*What is needed:* Transcribe the passage on R functions word for word, starting at "sum(six, 3, dog)" and ending at "data into R.".

This is great and all. We can do more though. Here, let’s look at what are called functions. These are chunks of code all wrapped up into one “word.” These take one or more arguments. The function takes these arguments, works its magic under the hood, and returns some value. For example, the sqrt
function takes the square root of some number.
sqrt(16)
## [1] 4
Note that the functions are case sensitive, and the arguments go in parentheses. If there are multiple arguments, they are separated by commas. Some other functions include sum
, mean
, and range
(range
shows the highest and lowest values). You can pass variables as arguments, and you can even nest functions.
sum(six, 3, dog)
## [1] 4
mean(fibs)
## [1] 28.92308
range(fibs, -4, sqrt(16), six)
## [1] -4 144
You should get very comfortable running functions and getting all the syntax right like keeping track of your parentheses, commas, and spelling. The idea that you run functions, and on functions within functions, is super common in R. You don’t have to memorize all the functions that R has, and in fact, you’ll probably never use them. You’re probably wondering what all the functions in R even are and how you’re supposed to know about them. Google. There is tons of documentation for R online, and you’ll hopefully be able to find your answer very quickly.
At this point, a lot of R tutorials start you off with working with generating data within R itself. While this is an important skill to learn eventually, what’s most relevant to you right now is getting your own data into R.

*Data:*
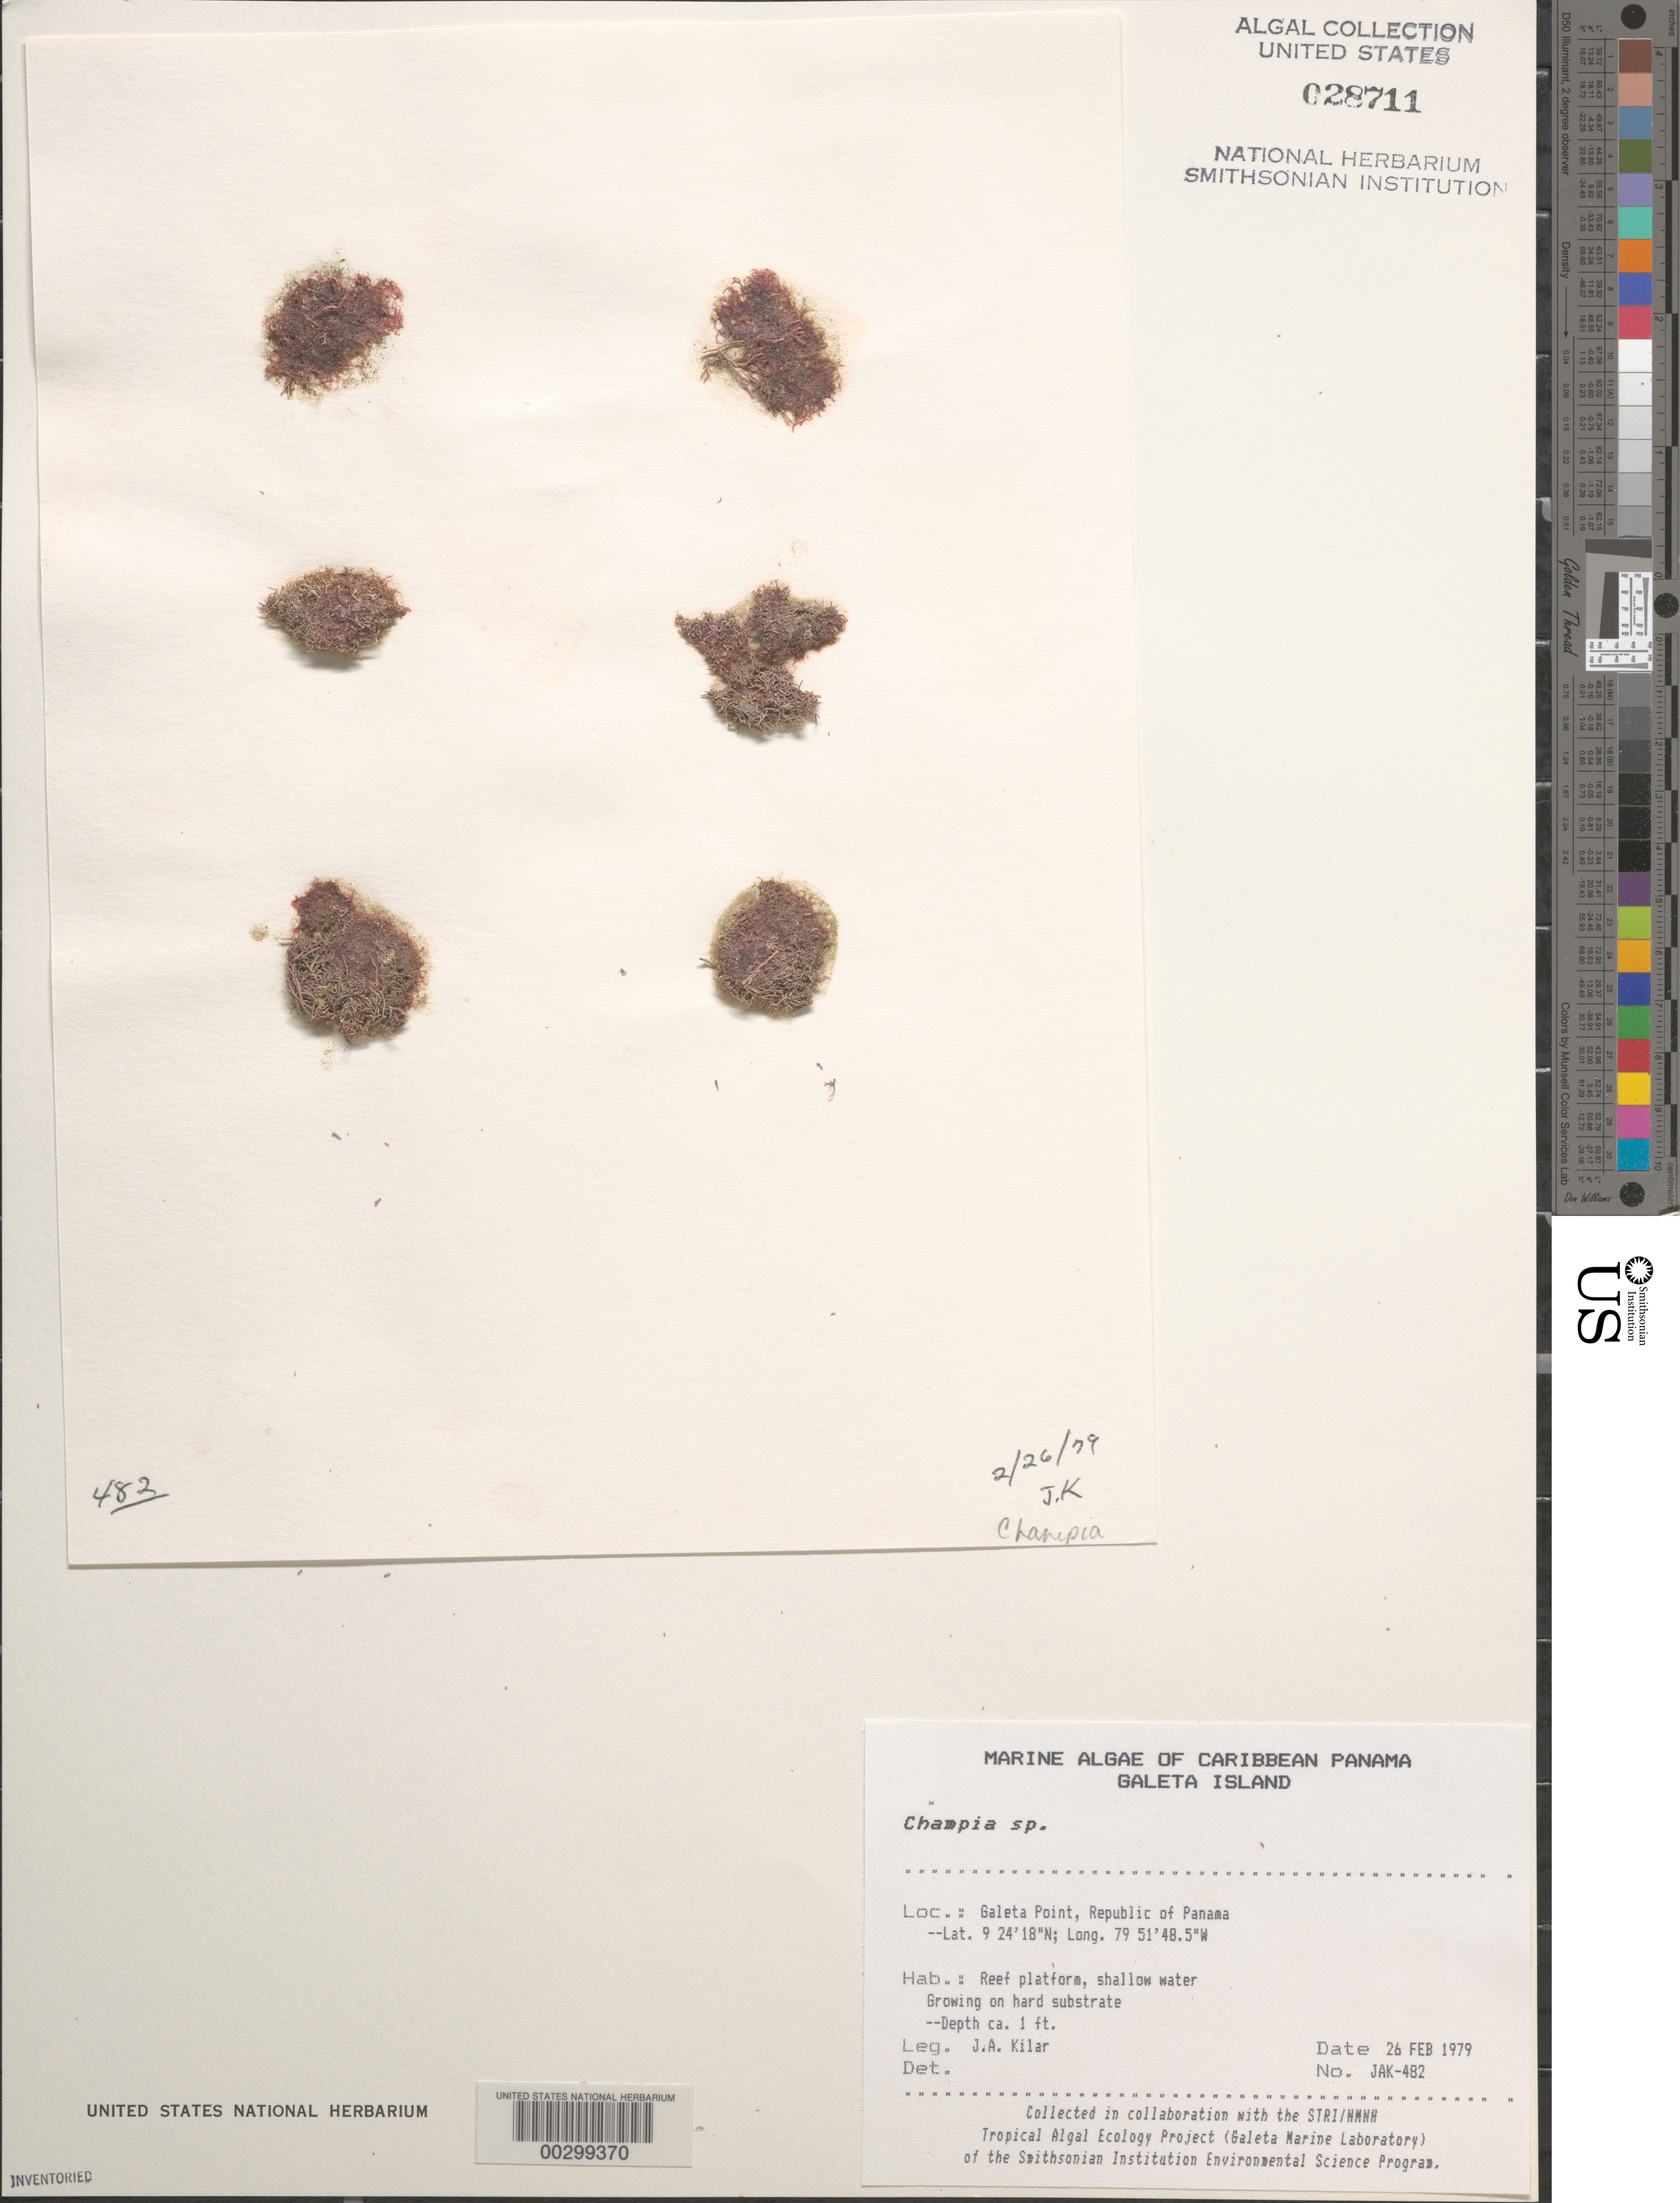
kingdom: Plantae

==

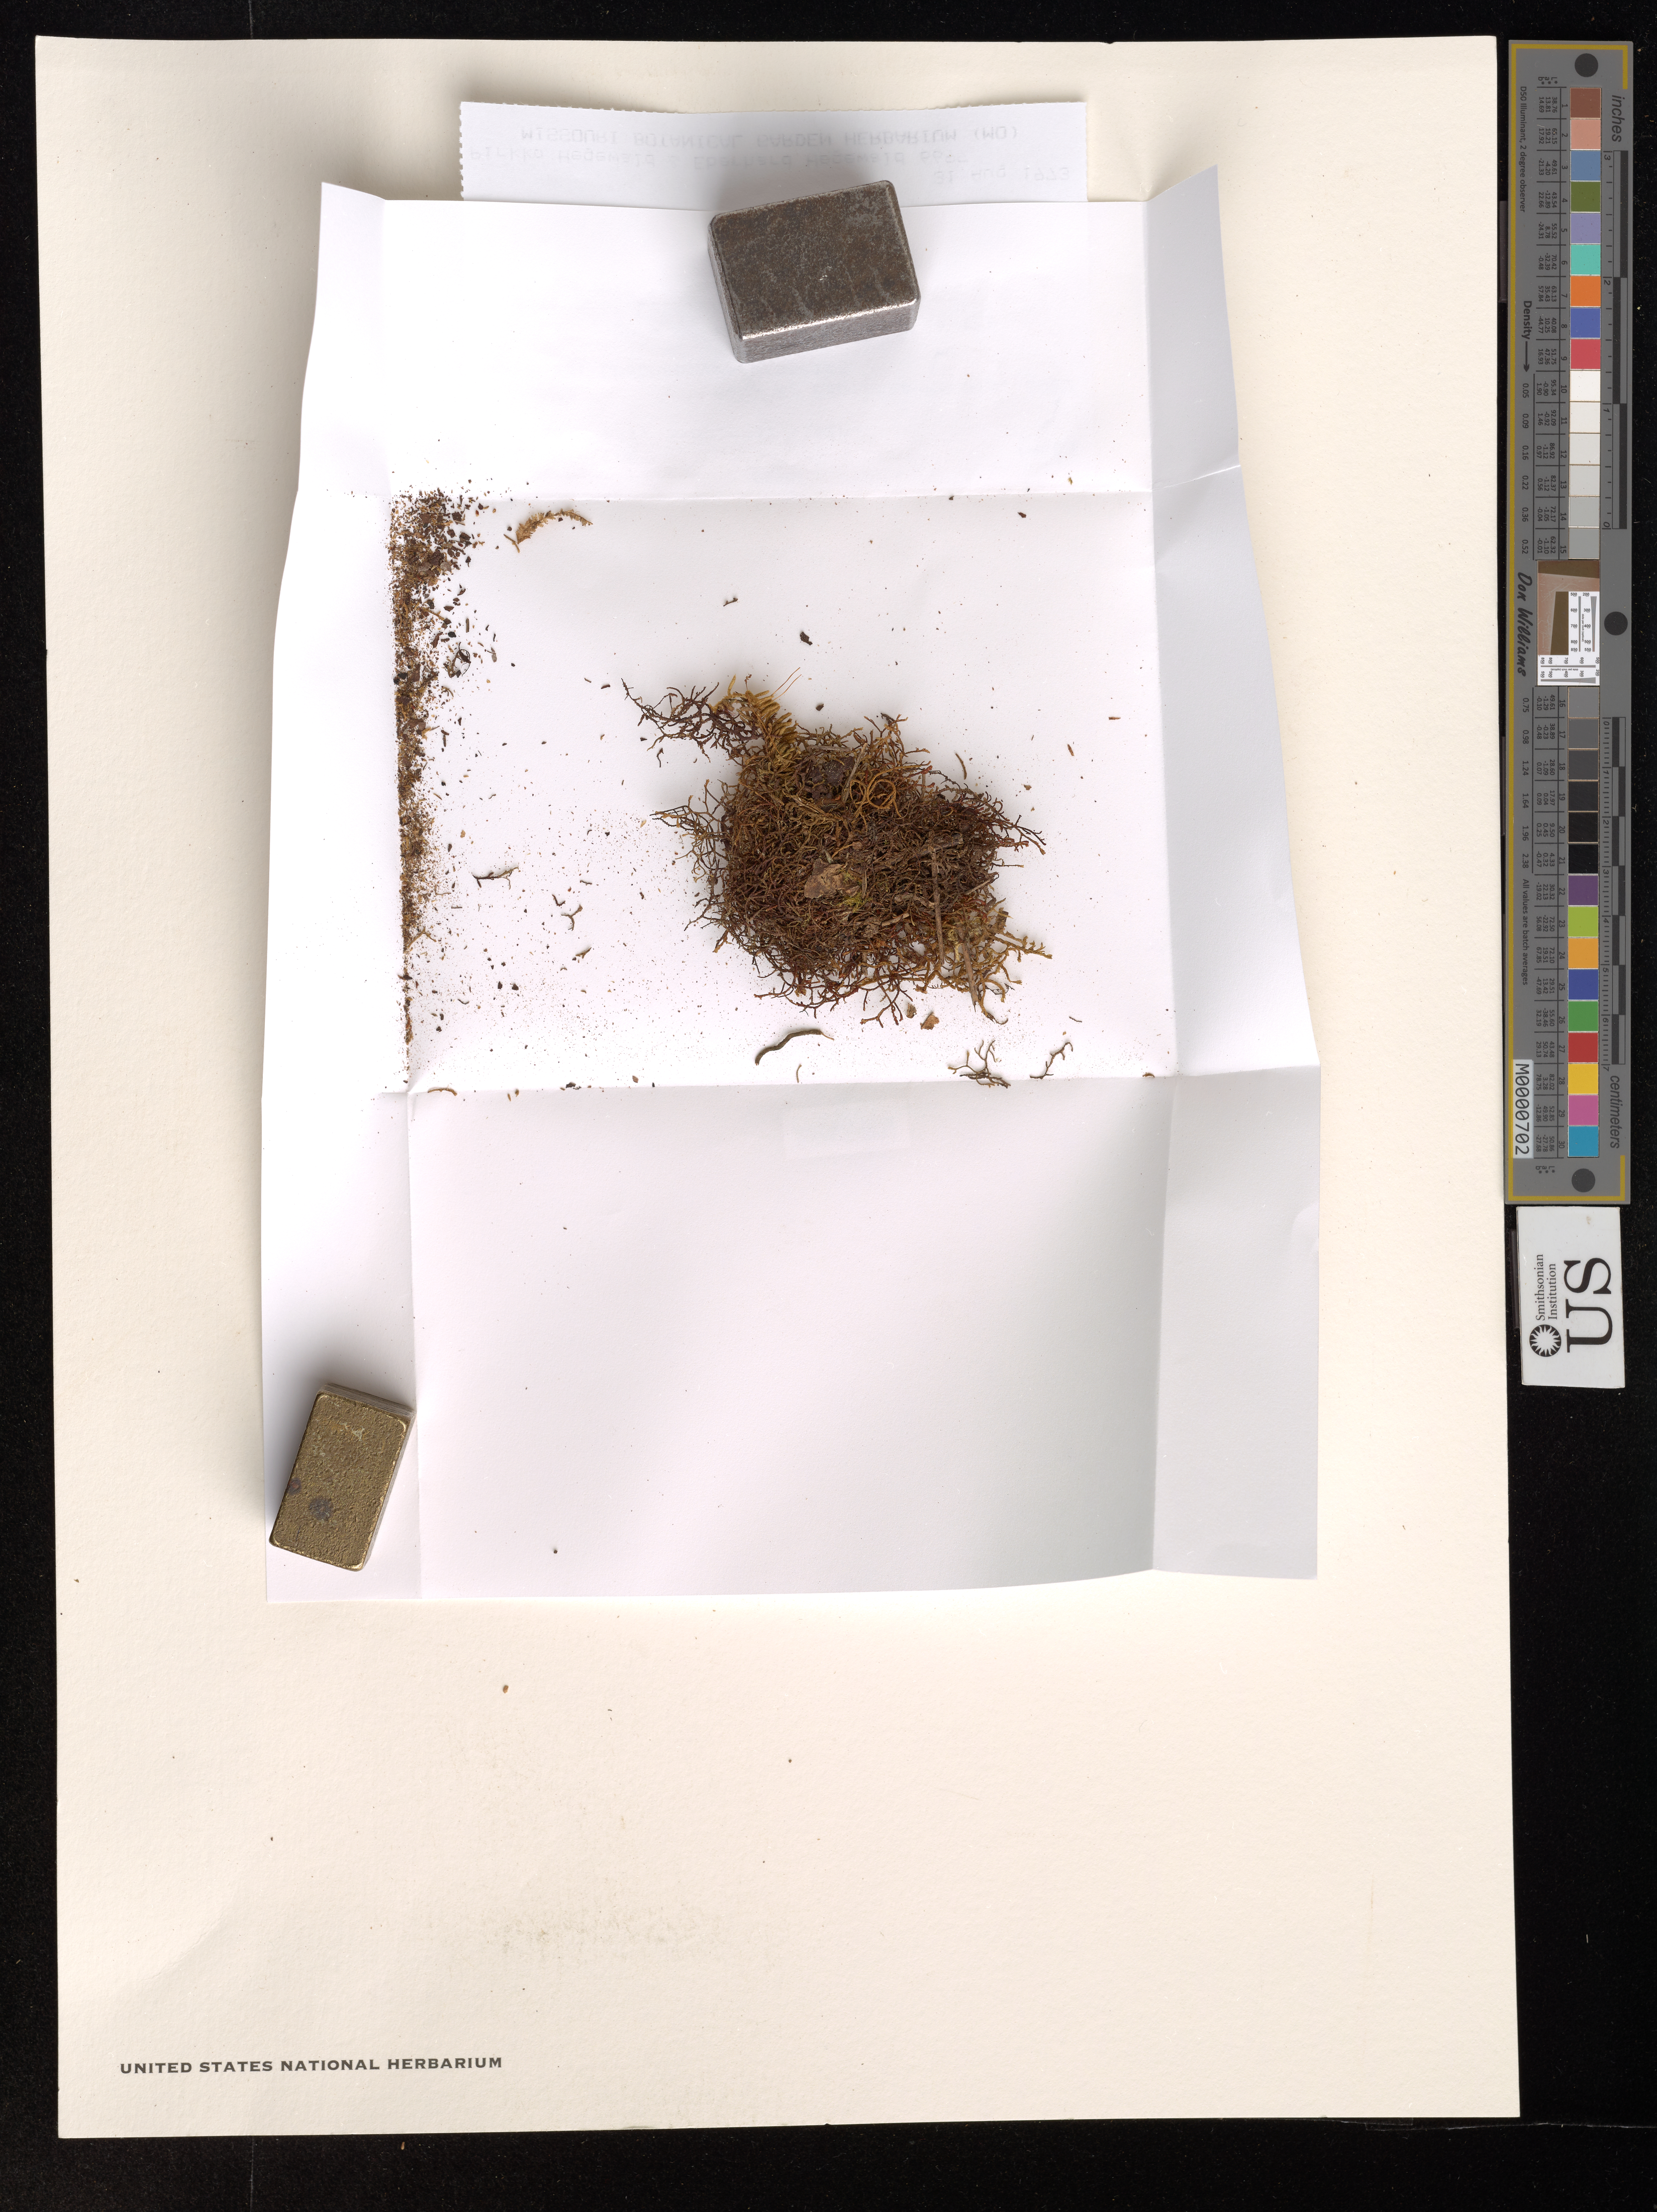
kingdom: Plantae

*Task result:*
sum(six, 3, dog)
## [1] 4
mean(fibs)
## [1] 28.92308
range(fibs, -4, sqrt(16), six)
## [1] -4 144
You should get very comfortable running functions and getting all the syntax right like keeping track of your parentheses, commas, and spelling. The idea that you run functions, and on functions within functions, is super common in R. You don’t have to memorize all the functions that R has, and in fact, you’ll probably never use them. You’re probably wondering what all the functions in R even are and how you’re supposed to know about them. Google. There is tons of documentation for R online, and you’ll hopefully be able to find your answer very quickly.
At this point, a lot of R tutorials start you off with working with generating data within R itself. While this is an important skill to learn eventually, what’s most relevant to you right now is getting your own data into R.